“Assassin’s Creed: Origins” opens new windows for virtual adventure


Photo courtesy of Ubisoft

Audrey Serrano, Features Editor

DISCLAIMER: Assassin’s Creed: Origins is rated M for Mature. You must be 17 years or older, or have the permission of a guardian to play it. The Talon does NOT encourage underage students to obtain the game without permission.

Secret societies, mystical ancient artifacts, and exploring unknown lands- what more could you want in a video game? Luckily, the new “Assassin’s Creed” has all of that.

The latest installment of the “Assassin’s Creed” video game franchise, “Assassin’s Creed: Origins” was released Oct 27, two years after its predecessor.

“Assassin’s Creed” has been an ongoing video game series since their debut in 2007 with a video game with the same namesake. Since then, the franchise has released 15 games in total, but only nine of them follow the main storyline while the others are additional side stories.

The whole series primarily follows the rivalry between two ancient secret societies, the Assassins and the Knights Templar, and their quests to attain certain ancient artifacts that hold unknown amounts of power. Rather than being entirely submerged into the time period from which the games are mostly set in, the games add a twist in that the ancient settings and environments the player is venturing around are actually more so memories of the protagonist’s ancestors that are achieved through a virtual simulation.

The real-world setting of the plot is actually in present-day and revolves around Abstergo Industries, the modern-day adaptation of the Knights Templar, and their secret device that allows its user to experience the memories of their ancestors.
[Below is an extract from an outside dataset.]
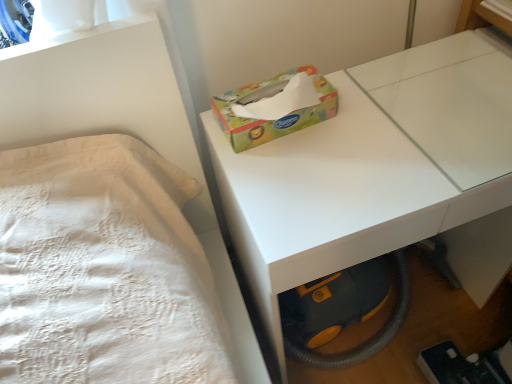
In order to click on free point to the right of multicolored cardboard tissue box at center in this screenshot , I will do `click(372, 113)`.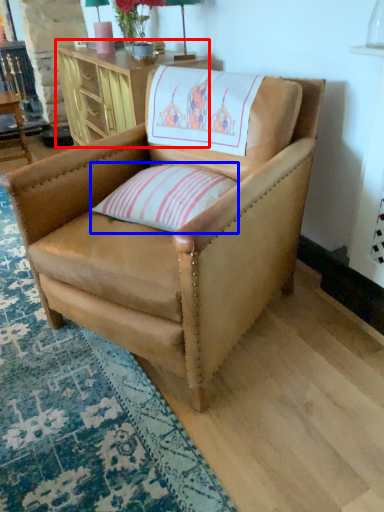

With this device, named the “Animus”, Abstergo basically kidnap people who are suspected descendants of those who have come across or even interacted with the relics they are searching for.

“Origins” serves as the series’ prequel and analyzes a bit more deeply the origins, hence the game’s title, of the centuries-long conflict between the Assassins and the Templar Order, though the antagonist order in this game specifically is the precursor of the Templar Order.

Since the franchise spans a decade, comparing “Origins” to its forerunners show major improvements.

Compared to the first game the franchise has ever released, the graphics for “Origins” are definitely more detailed and provide a more clear, focused landscape for which the game is set in. The animation for the scenery is also more open and less suffocating, compared to the more urban settings the previous games leaned towards.

With the more open space “Origins” is set in, it feels more loose and seems more appropriate for the assassin-protagonist concept, considering an assassin’s need for subtlety and low number of witnesses to the crime.

Of course at the time of its debut, the graphics for “Assassin’s Creed” were advanced and the concept of the plot that the franchise revolves around, mainly the stealth adventure prospect of it, was fairly new to audiences.

Gameplay has also improved immensely from previous games, mostly on combat. Combat in “Origins” is more of a free-for-all, with whatever weapon the player is holding hitting anything in its range allowing for more variations in combat outcomes, which is a step up from the predetermined animations and calculated combat movements the other games provided.

In addition to the combat improvements, arena fights separate from the narrative of the storyline were introduced and the opportunity for the player to simply explore the world of the game without the need to check off objectives or engage in combat has been announced for a future update for the game itself.

“Origins” has, so far, been received as one of the best games in the franchise and the game itself proved to be worthy of those reactions. Though most of the gameplay is undoubtedly the same as it was for the past eight games, the switch to a more open, both space-wise and culture wise, was a refreshing idea in itself.

This recent installment of the “Assassin’s Creed” games kept many of the same aspects that popularized “Assassin’s Creed”, down to the smallest technological bugs, and then built on those foundations and upped their graphics and interactivity. It was a great addition to the, seemingly, still ongoing series and is definitely a beautiful mystic adventure game to immerse yourself into.